Faith’s Language

By John A. White
Contributing Writer
December 06, 2018


Read more from John A. White
At the end of “Saving Private Ryan,” the elderly James Ryan, turns from Captain John Miller’s grave (played by Tom Hanks) and asks his wife, “Am I a good man?” Sometimes other people, with their unique perspective of our actions, are better positioned to assess the incongruities between what we think about ourselves and behavior (Romans 7:1). Although the answers can be disturbing, asking is necessary for our maturity in Christ. Examining our behavior gives voice to beliefs that we otherwise ignore or disguise. James holds the key to discerning our beliefs in light of our behavior; “I will show you my faith by my works” (Jam 2:18). We need to pay attention to what our actions tell us about our beliefs.

As worship leaders, we have God’s calling and authority to lead. God gave us talents, strengths, vision, authority… everything we need to accomplish the work He ordained for us. I’m often perplexed and frustrated how to manage these resources toward these goals. Sometimes my supporting musicians and vocalists are difficult to manage causing conflict in the team. Maybe that’s why Dr. J. Vernon McGee says, “Satan fell out of heaven right into the choir loft.”

How do we respond to conflict? I, being naturally introverted, withdraw. Others might lash out to squash the uprising or dissension. I heard one music minister excused himself from rehearsal, went to his car and returned with a gun. Our reactions to emotional, physical, mental and social stresses as well as the pressures of ministry are the mouthpiece of our hidden beliefs. When we withdraw or lash out, are we representing God’s gift of authority and grace to lead? Probably not. What is worse is sometimes our self-perceptions deafens us to our actions’ voice. We need loving and committed partners, preferably people who are not influenced by our ministry, to help us interpret our behavior.

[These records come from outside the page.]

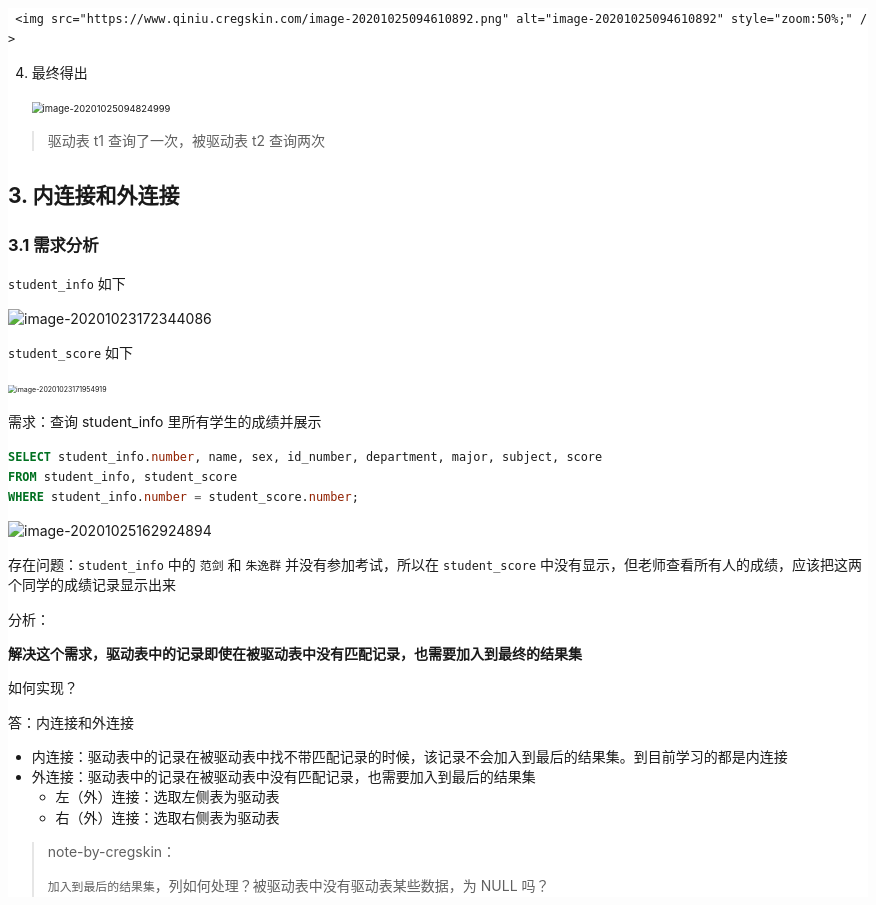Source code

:      <img src="https://www.qiniu.cregskin.com/image-20201025094610892.png" alt="image-20201025094610892" style="zoom:50%;" />

  4. 最终得出

     <img src="https://www.qiniu.cregskin.com/image-20201025094824999.png" alt="image-20201025094824999" style="zoom:67%;" />

> 驱动表 t1 查询了一次，被驱动表 t2 查询两次





## 3. 内连接和外连接

### 3.1 需求分析

`student_info` 如下

![image-20201023172344086](https://www.qiniu.cregskin.com/image-20201023172344086.png)

`student_score` 如下

<img src="https://www.qiniu.cregskin.com/image-20201023171954919.png" alt="image-20201023171954919" style="zoom:50%;" />

需求：查询 student_info 里所有学生的成绩并展示

```sql
SELECT student_info.number, name, sex, id_number, department, major, subject, score 
FROM student_info, student_score 
WHERE student_info.number = student_score.number;
```

![image-20201025162924894](https://www.qiniu.cregskin.com/image-20201025162924894.png)



存在问题：`student_info` 中的 `范剑` 和 `朱逸群` 并没有参加考试，所以在 `student_score` 中没有显示，但老师查看所有人的成绩，应该把这两个同学的成绩记录显示出来



分析：

**解决这个需求，驱动表中的记录即使在被驱动表中没有匹配记录，也需要加入到最终的结果集**



如何实现？

答：内连接和外连接

+ 内连接：驱动表中的记录在被驱动表中找不带匹配记录的时候，该记录不会加入到最后的结果集。到目前学习的都是内连接
+ 外连接：驱动表中的记录在被驱动表中没有匹配记录，也需要加入到最后的结果集
  + 左（外）连接：选取左侧表为驱动表
  + 右（外）连接：选取右侧表为驱动表

> note-by-cregskin：
>
> `加入到最后的结果集`，列如何处理？被驱动表中没有驱动表某些数据，为 NULL 吗？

In John 11, the raising of Lazarus, there is a little comment that has a BIG application. In verse 44 Jesus says, “Remove his (Lazarus’) grave clothes.” I see three important principles for us; 1) Lazarus had new life but still had wrappings of death. The same is true for us. In theological terms; we are completely redeemed but not completely sanctified. A continuing part of the sanctification process is Jesus telling our friends to “remove his grave clothes.” 2) Lazarus’ wrappings didn’t suddenly fall off him in Superhero style, they were removed his friends and 3) Unwrapping grave clothes is done one layer at a time; it’s a process accomplished over time. Like Lazarus, we emerge into new life in Christ covered with bondages of death and like Lazarus, need patient care-giving friends willing to take the time to unwrap these weavings of death that bind us. Friends unwrap grave clothes by observing our actions and lovingly speaking their message. By their graceful and merciful examination of our heart’s intents, counsel, prayer and encouragement, our friends can free us from our grave clothes. We need friends like that.